> **EXTRACTED ENTRIES**:
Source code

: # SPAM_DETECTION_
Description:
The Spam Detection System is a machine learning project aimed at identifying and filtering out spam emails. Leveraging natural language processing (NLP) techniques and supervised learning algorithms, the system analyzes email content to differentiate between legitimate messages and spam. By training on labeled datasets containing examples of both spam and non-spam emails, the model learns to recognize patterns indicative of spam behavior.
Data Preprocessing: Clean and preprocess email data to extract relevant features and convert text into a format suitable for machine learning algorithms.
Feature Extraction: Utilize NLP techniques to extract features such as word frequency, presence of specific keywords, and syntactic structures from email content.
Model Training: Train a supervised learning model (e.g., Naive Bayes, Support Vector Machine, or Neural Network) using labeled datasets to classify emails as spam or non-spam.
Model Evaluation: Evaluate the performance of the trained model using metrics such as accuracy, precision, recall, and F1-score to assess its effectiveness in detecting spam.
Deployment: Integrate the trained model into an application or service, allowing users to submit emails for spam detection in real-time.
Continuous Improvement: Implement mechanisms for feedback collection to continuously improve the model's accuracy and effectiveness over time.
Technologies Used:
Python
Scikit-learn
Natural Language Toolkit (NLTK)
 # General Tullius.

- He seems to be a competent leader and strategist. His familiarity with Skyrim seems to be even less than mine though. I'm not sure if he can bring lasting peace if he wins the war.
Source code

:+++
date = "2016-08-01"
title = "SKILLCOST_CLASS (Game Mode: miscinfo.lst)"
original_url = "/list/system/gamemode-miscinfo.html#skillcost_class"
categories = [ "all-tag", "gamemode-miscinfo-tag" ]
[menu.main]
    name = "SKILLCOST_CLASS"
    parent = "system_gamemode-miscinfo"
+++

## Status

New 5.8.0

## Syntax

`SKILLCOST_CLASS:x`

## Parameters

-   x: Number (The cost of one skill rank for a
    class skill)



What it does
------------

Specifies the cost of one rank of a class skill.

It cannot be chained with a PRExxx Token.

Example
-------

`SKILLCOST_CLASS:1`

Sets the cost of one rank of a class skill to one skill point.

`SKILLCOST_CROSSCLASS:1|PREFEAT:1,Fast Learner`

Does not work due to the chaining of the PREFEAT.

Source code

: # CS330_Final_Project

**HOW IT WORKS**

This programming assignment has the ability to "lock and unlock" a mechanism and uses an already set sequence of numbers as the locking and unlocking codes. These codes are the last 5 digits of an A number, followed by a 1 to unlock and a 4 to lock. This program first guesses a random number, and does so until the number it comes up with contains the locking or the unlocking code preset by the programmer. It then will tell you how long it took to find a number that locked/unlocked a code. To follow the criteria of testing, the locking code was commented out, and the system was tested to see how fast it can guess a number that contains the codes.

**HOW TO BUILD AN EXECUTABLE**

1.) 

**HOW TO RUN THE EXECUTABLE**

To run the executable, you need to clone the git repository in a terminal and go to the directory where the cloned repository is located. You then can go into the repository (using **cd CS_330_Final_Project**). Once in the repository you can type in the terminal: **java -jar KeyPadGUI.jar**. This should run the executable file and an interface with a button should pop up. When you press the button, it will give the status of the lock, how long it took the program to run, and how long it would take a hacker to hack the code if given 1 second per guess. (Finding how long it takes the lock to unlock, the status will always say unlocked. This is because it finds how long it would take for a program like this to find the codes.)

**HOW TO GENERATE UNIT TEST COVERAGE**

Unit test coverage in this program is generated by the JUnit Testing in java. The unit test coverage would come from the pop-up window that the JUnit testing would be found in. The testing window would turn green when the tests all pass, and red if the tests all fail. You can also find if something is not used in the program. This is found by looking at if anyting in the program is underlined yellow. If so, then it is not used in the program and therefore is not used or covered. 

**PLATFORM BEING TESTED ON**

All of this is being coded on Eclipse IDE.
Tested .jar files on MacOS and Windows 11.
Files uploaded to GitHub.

> **INSTRUCTIONS FOR THE TASK**:
Your response should be each line that includes the word "rank", copied from the records.

> **EXPECTED ANSWER**:
-   x: Number (The cost of one skill rank for a
Specifies the cost of one rank of a class skill.
Sets the cost of one rank of a class skill to one skill point.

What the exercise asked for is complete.